Ein elastisches, atmungsaktives Band wird an einem Gelenk, Muskel, oder einer Sehne angebracht. Durch eine entsprechende Technik ist es möglich die entsprechenden Bereiche zu entlasten und Schmerzen und Bewegungseinschränkungen erfolgreich zu therapieren. Durch die Elastizität wird ihre Bewegungsfreiheit nicht eingeschränkt.

Schon im alten Rom wurden Verbände zur Verletzungsprophylaxe eingesetzt. Später im 17. Jahrhundert wurden Leinentücher und Binden bei Umknickverletzungen verwendet.

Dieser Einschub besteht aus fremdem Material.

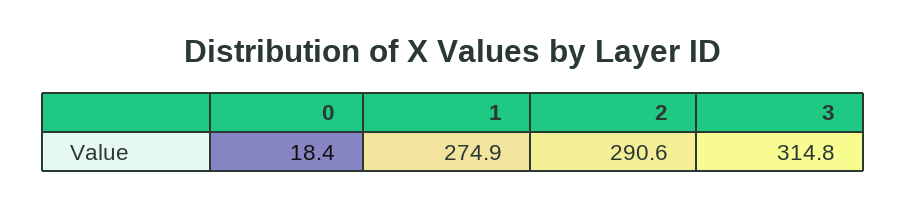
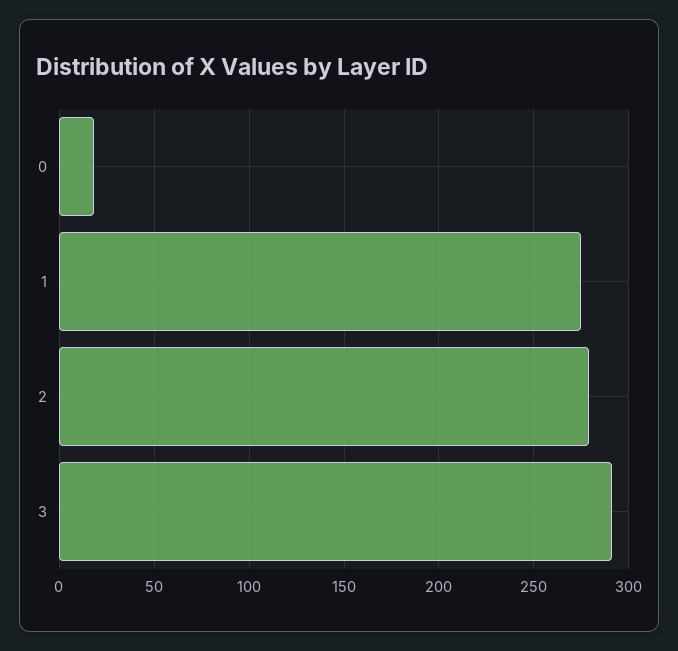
  {
    "0": 18.4,
    "1": 274.9,
-   "2": 290.6,
+   "2": 280,
-   "3": 314.8
+   "3": 290
  }

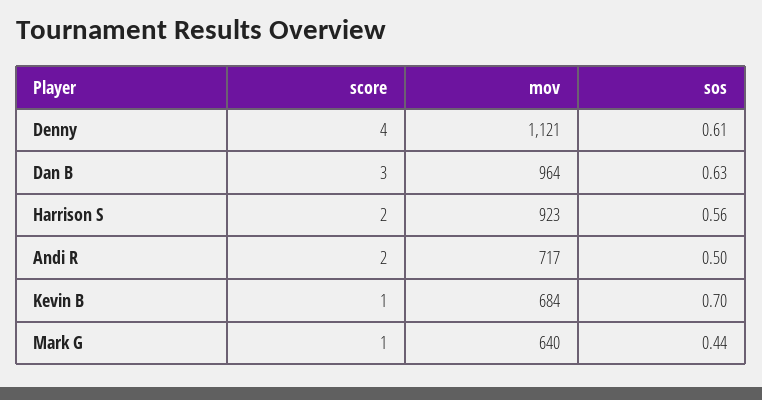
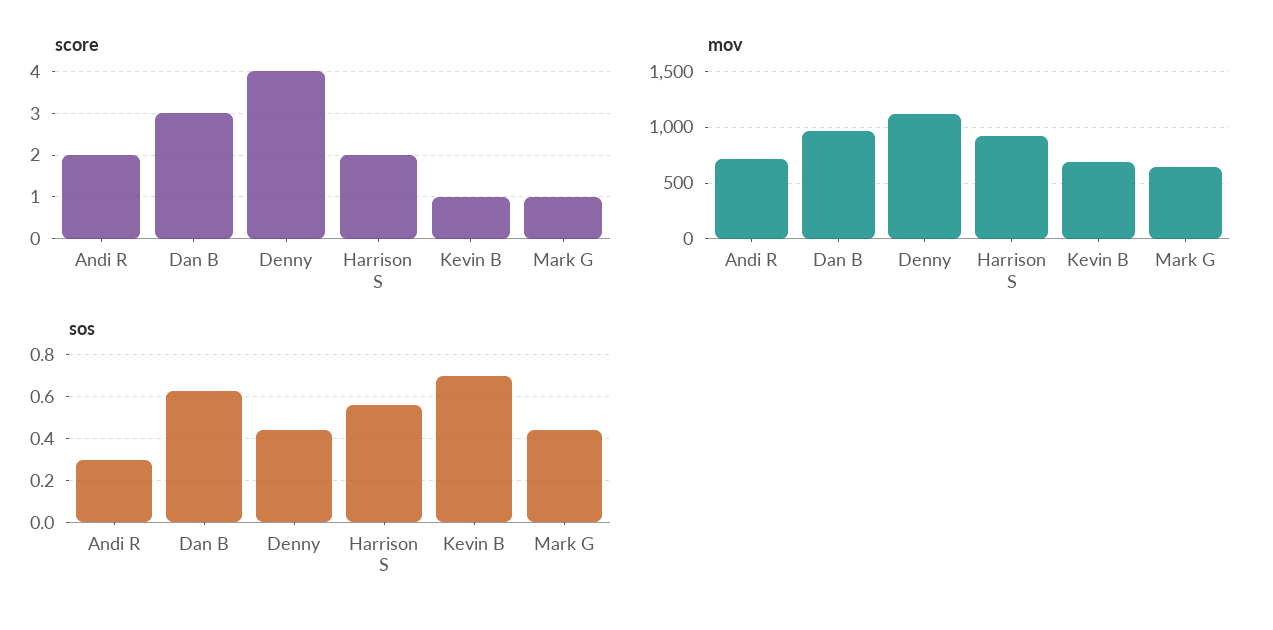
  {
    "score": {
      "Denny": 4,
      "Dan B": 3,
      "Harrison S": 2,
      "Andi R": 2,
      "Kevin B": 1,
      "Mark G": 1
    },
    "mov": {
      "Denny": 1121,
      "Dan B": 964,
      "Harrison S": 923,
      "Andi R": 717,
      "Kevin B": 684,
      "Mark G": 640
    },
    "sos": {
-     "Denny": 0.61,
+     "Denny": 0.45,
      "Dan B": 0.63,
      "Harrison S": 0.56,
-     "Andi R": 0.5,
+     "Andi R": 0.3,
      "Kevin B": 0.7,
      "Mark G": 0.44
    }
  }

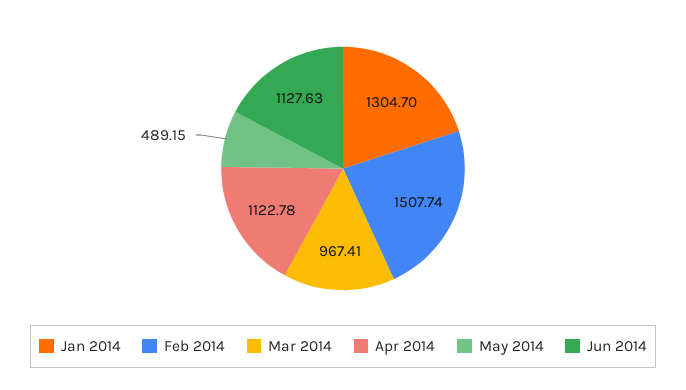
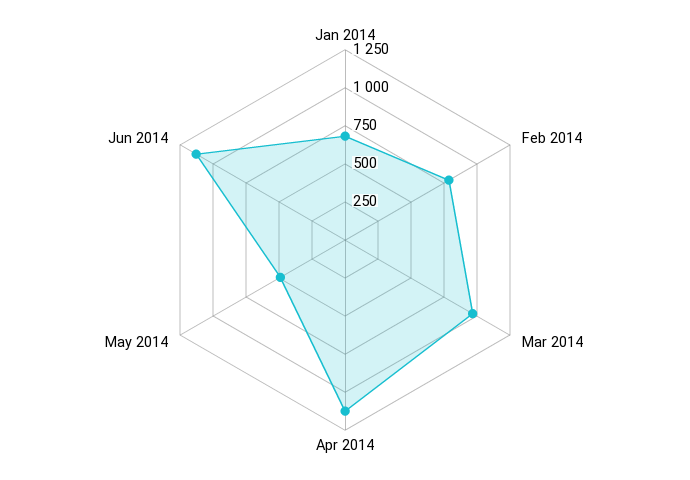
  {
-   "Jan 2014": 1304.7,
+   "Jan 2014": 750,
-   "Feb 2014": 1507.74,
+   "Feb 2014": 750,
    "Mar 2014": 967.41,
    "Apr 2014": 1122.78,
    "May 2014": 489.15,
    "Jun 2014": 1127.63
  }

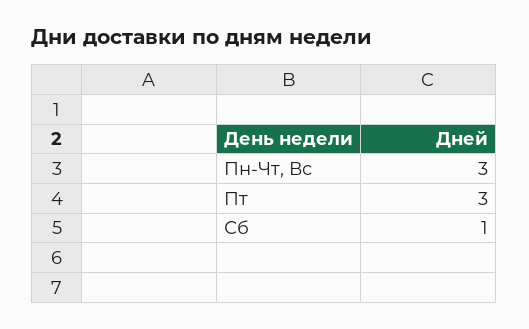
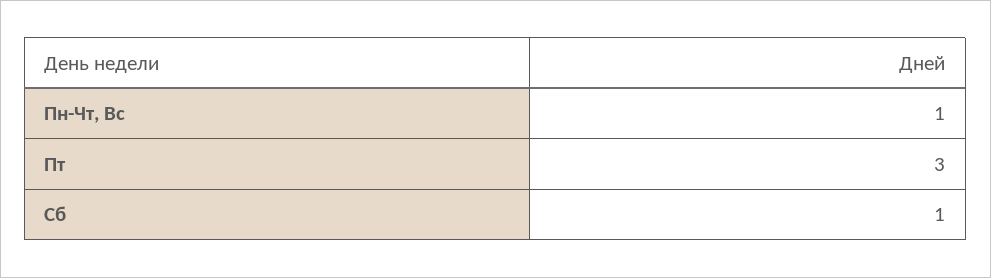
  {
-   "Пн-Чт, Вс": 3,
+   "Пн-Чт, Вс": 1,
    "Пт": 3,
    "Сб": 1
  }

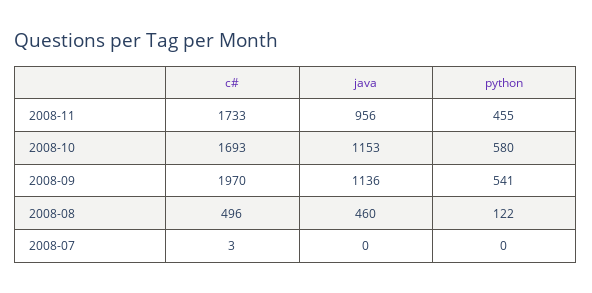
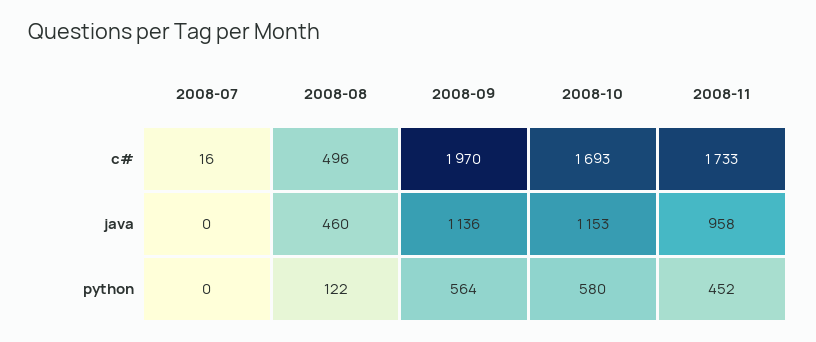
  {
    "c#": {
      "2008-11": 1733,
      "2008-10": 1693,
      "2008-09": 1970,
      "2008-08": 496,
-     "2008-07": 3
+     "2008-07": 16
    },
    "java": {
-     "2008-11": 956,
+     "2008-11": 958,
      "2008-10": 1153,
      "2008-09": 1136,
      "2008-08": 460,
      "2008-07": 0
    },
    "python": {
-     "2008-11": 455,
+     "2008-11": 452,
      "2008-10": 580,
-     "2008-09": 541,
+     "2008-09": 564,
      "2008-08": 122,
      "2008-07": 0
    }
  }

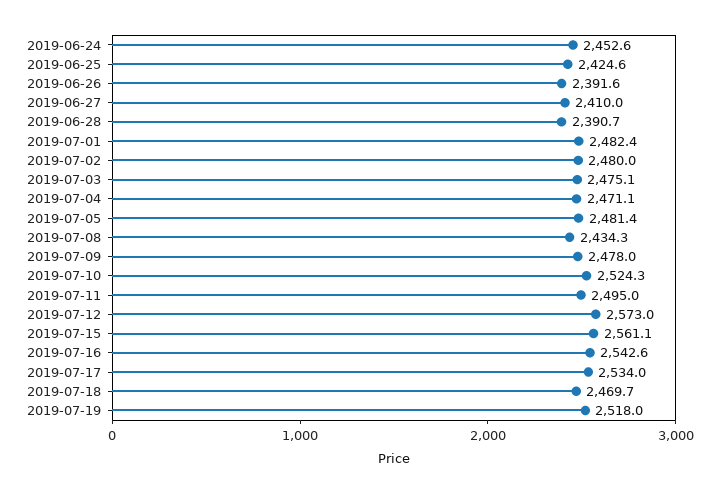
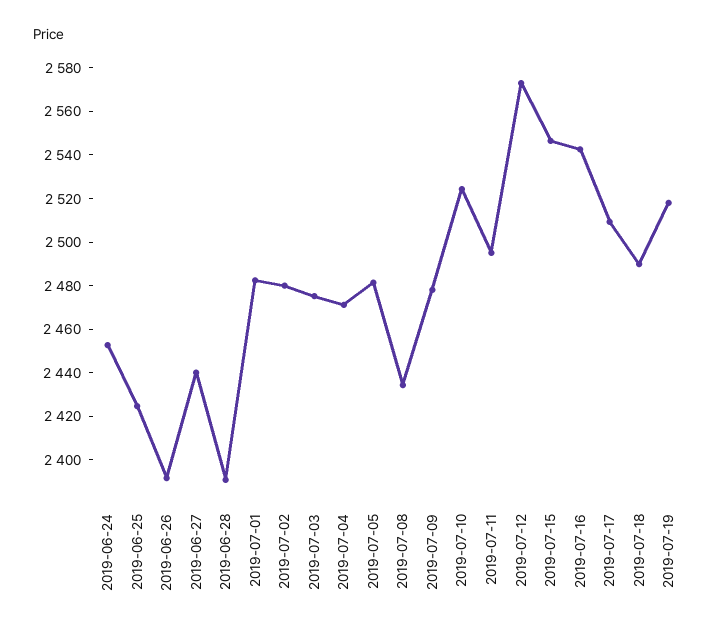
  {
    "2019-06-24": 2452.6,
    "2019-06-25": 2424.6,
    "2019-06-26": 2391.6,
-   "2019-06-27": 2410,
+   "2019-06-27": 2440,
    "2019-06-28": 2390.7,
    "2019-07-01": 2482.4,
    "2019-07-02": 2480,
    "2019-07-03": 2475.1,
    "2019-07-04": 2471.1,
    "2019-07-05": 2481.4,
    "2019-07-08": 2434.3,
    "2019-07-09": 2478,
    "2019-07-10": 2524.3,
    "2019-07-11": 2495,
    "2019-07-12": 2573,
-   "2019-07-15": 2561.1,
+   "2019-07-15": 2545,
    "2019-07-16": 2542.6,
-   "2019-07-17": 2534,
+   "2019-07-17": 2510,
-   "2019-07-18": 2469.7,
+   "2019-07-18": 2490,
    "2019-07-19": 2518
  }

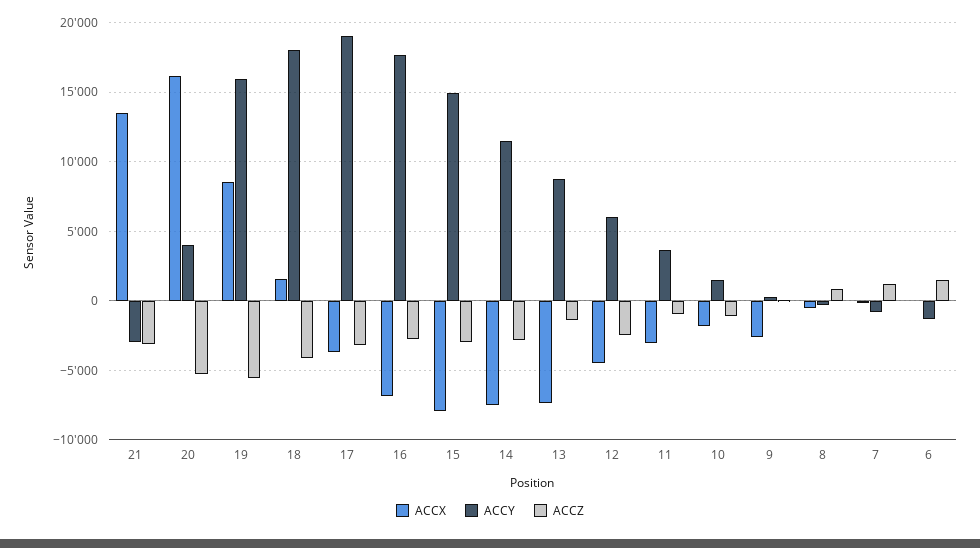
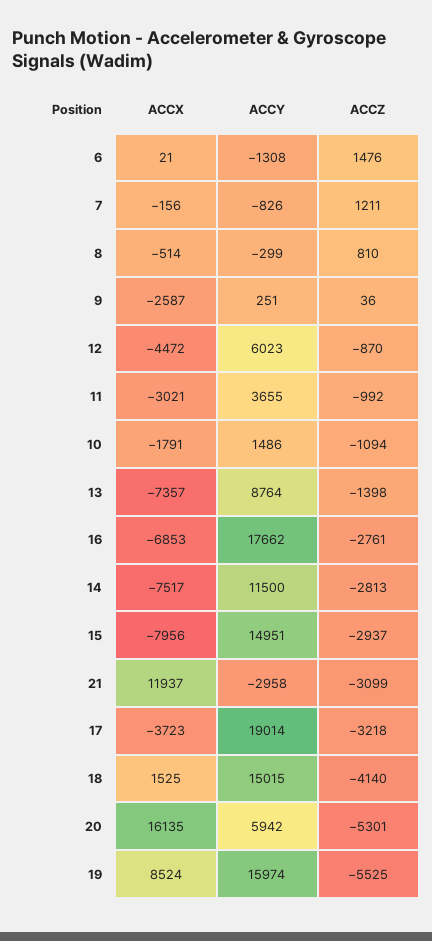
  {
    "ACCX": {
-     "21": 13500,
+     "21": 11937,
      "20": 16135,
      "19": 8524,
      "18": 1525,
      "17": -3723,
      "16": -6853,
      "15": -7956,
      "14": -7517,
      "13": -7357,
      "12": -4472,
      "11": -3021,
      "10": -1791,
      "9": -2587,
      "8": -514,
      "7": -156,
      "6": 21
    },
    "ACCY": {
      "21": -2958,
-     "20": 4000,
+     "20": 5942,
      "19": 15974,
-     "18": 18000,
+     "18": 15015,
      "17": 19014,
      "16": 17662,
      "15": 14951,
      "14": 11500,
      "13": 8764,
      "12": 6023,
      "11": 3655,
      "10": 1486,
      "9": 251,
      "8": -299,
      "7": -826,
      "6": -1308
    },
    "ACCZ": {
      "21": -3099,
      "20": -5301,
      "19": -5525,
      "18": -4140,
      "17": -3218,
      "16": -2761,
      "15": -2937,
      "14": -2813,
      "13": -1398,
-     "12": -2500,
+     "12": -870,
      "11": -992,
      "10": -1094,
      "9": 36,
      "8": 810,
      "7": 1211,
      "6": 1476
    }
  }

Im Jahr 1892 entwickelt Paul Beiersdorf ein stabilisierendes Tape, welches im Gegensatz zum Medi-Tape unelastisch ist und durch die immobilisierende Wirkung in anderen Bereichen Verwendung findet.

Anwendungsbereiche

  • Achillessehnenbeschwerden
  • Arthrosen in allen Gelenken
  • Bandscheibenvorfall
  • Halswirbel-, Brustwirbel- und Lendenwirbelsäulensyndrom
  • Karpaltunnelsyndrome
  • Knie-, Sprung- und Schultergelenkbeschwerden
  • Kopfschmerzen und Migräne
  • Muskelfaserrisse, -verletzungen und -zerrungen
  • Myogelosen (Muskelverhärtungen)
  • Rücken- und Nackenverspannungen
  • Sehnenscheidenentzündungen
  • Schmerzlinderung
  • Tennis- und Golferellenbogen
  • Störungen des Lymphabflusses

Wirkungsweise
Die Taping Anwendung nutzt den körpereigenen Heilungsprozess. Es wirkt über die tieferliegenden Rezeptoren der Haut im Zusammenspiel mit Muskeln, Bändern und Nerven. Dadurch können schmerzhemmende Mechanismen aktiviert, die Blut- und Lymphzirkulation verbessert (Entstauung), zu schwache Muskeln gestärkt und muskuläre Dysbalancen korrigiert werden.

Kontraindikationen
Eine Tapebehandlung sollte nicht durchgeführt werden bei Personen, welche an schwersten Hautveränderungen (z.B. Schuppenflechte, Neurodermitis) leiden, oder wenn Allergien gegen Acrylkleber bekannt sind. Weitere relative Kontraindikationen können schwere Gerinnungsstörungen (z.B. Hämophilie) sein, oder die Einnahme blutverdünnender Medikamente.